Preventing Pest Attacks on Your Boxwoods
Boxwood shrubs are vulnerable to several pests that can cause major damage to the plant. These pests can cause the leaves to turn yellow or brown and allow diseases to take over. In large numbers these pests can kill the plant. Here are the major pest problems, and some ways that you can help to prevent an attack on your boxwoods.

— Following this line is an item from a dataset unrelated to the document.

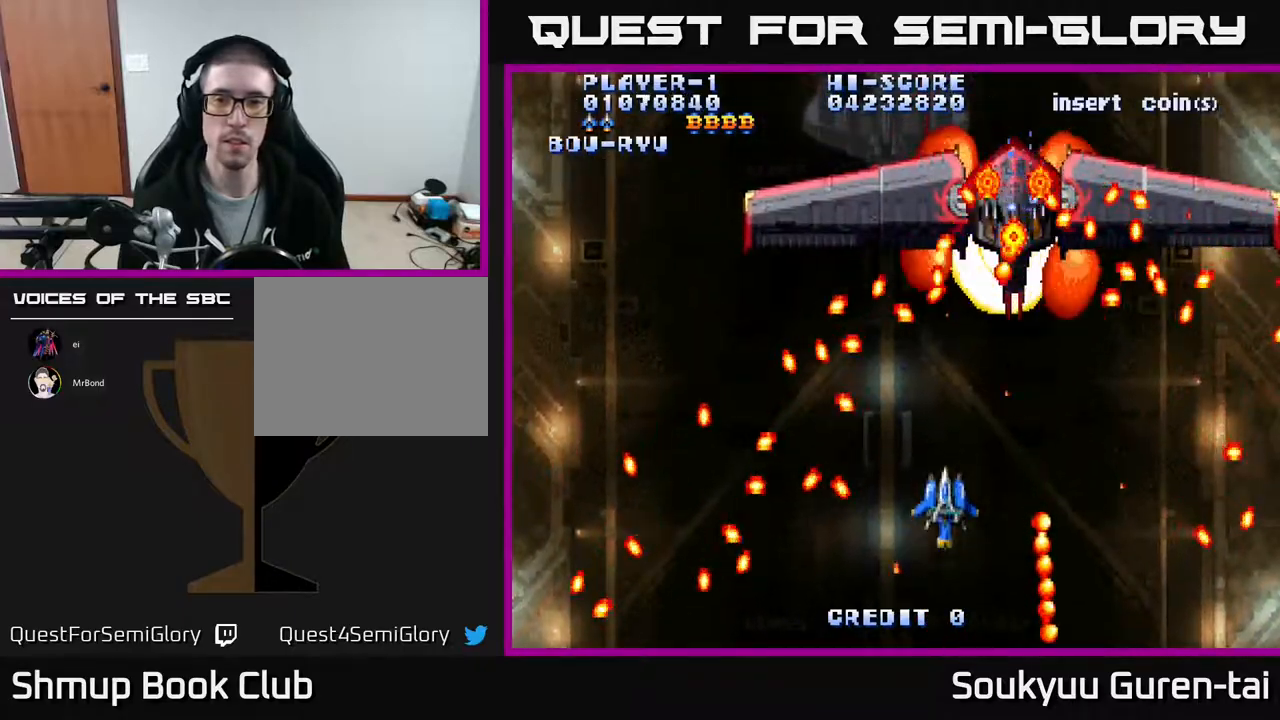
{"buttons": ["A"], "events": [[133, "DPAD_RIGHT", "down"], [367, "DPAD_UP", "down"], [383, "DPAD_RIGHT", "up"], [483, "DPAD_UP", "up"]]}
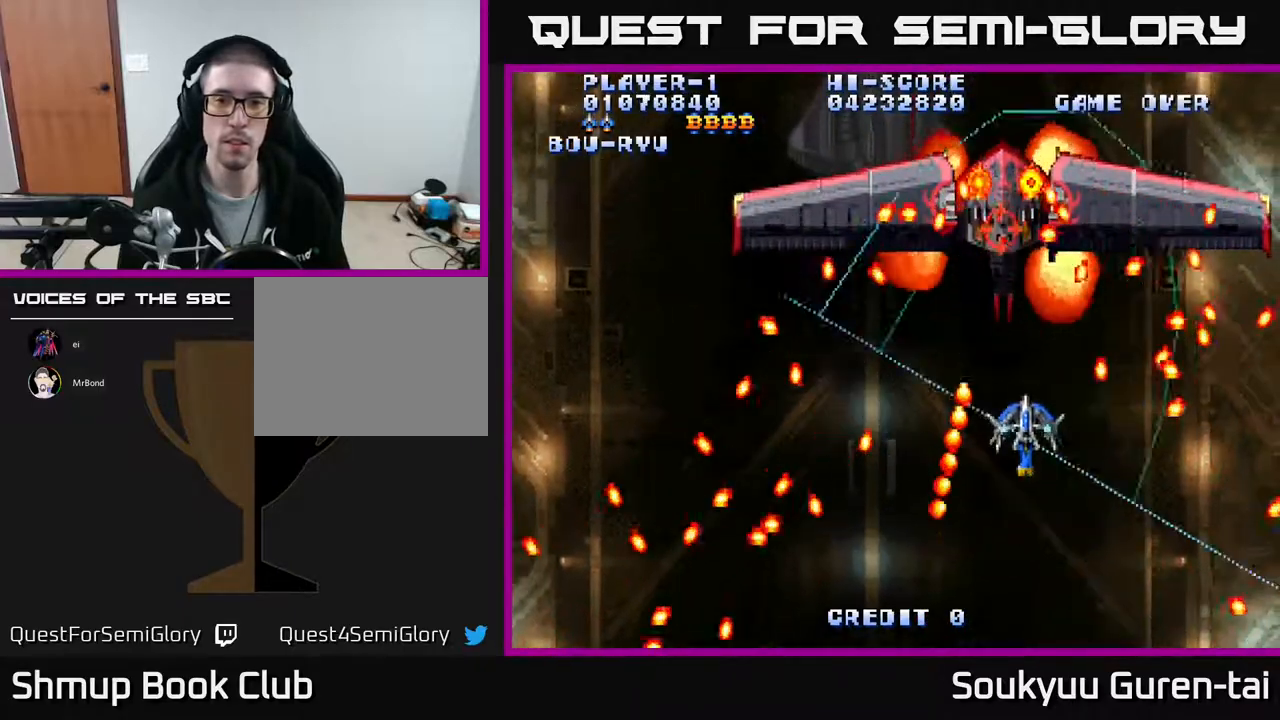
{"buttons": ["A"], "events": []}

There are a few different types of nematodes, all of which feed in the same way. Nematodes are in the soil and will embed themselves into the root system of boxwood. They will make themselves at home and block any nutrients from getting through the root. Some plants will try to grow new roots on their own and get nutrients that way, but the nematode attacks will likely migrate to those roots as well. Prevention of nematode is really the only way to keep them from harming your boxwood. Buy your boxwood from a reputable nursery as they take care to ensure that nematodes are not an issue. Also make certain that the area you plant in does not already have nematodes. There are testing kits and centers that you can send soil samples to verify. Be certain to plant your boxwood in soil that is well draining. If you plant the American Boxwood, your plant is already resistant to a couple different species of nematodes however planting such plants as marigolds and grass can help cut down the nematode population as they are resistant to all types of nematodes.
Boxwood mites very closely resemble a spider. They are very small, only around 1/64 inch. Prevention of this little critter can be done organically by introducing lady bugs to the boxwood. Ladybugs will eat up all of the little bugs on your plant. You can use insecticides as well however insecticides will also kill all of the preventative insects that are on the tree as well. Use them as a last resort.
Boxwood Leaf Miner
The Boxwood leaf miner is a very small fly larva that digs into the leaves of boxwood. They stay in the leaf almost all year and then emerge an orange colored fly. This small fly has of a life of about three weeks. The only time that you can effectively prevent an attack on your plant is to spray insecticide when the adult flies have emerged. Once they have laid their eggs on the leaves then it is too late to do anything about this insect. A small population of the leaf miner will allow your boxwood to survive, however; you will need to trim off the infected branches and be sure to watch for any flies to emerge so that you can spray for them.
Arming yourself with knowledge about boxwood pests and their prevention will help to ensure that your boxwood has a long pest free life. It is also a good idea to find out different diseases that affect boxwoods as most are easy to prevent if you know enough about them.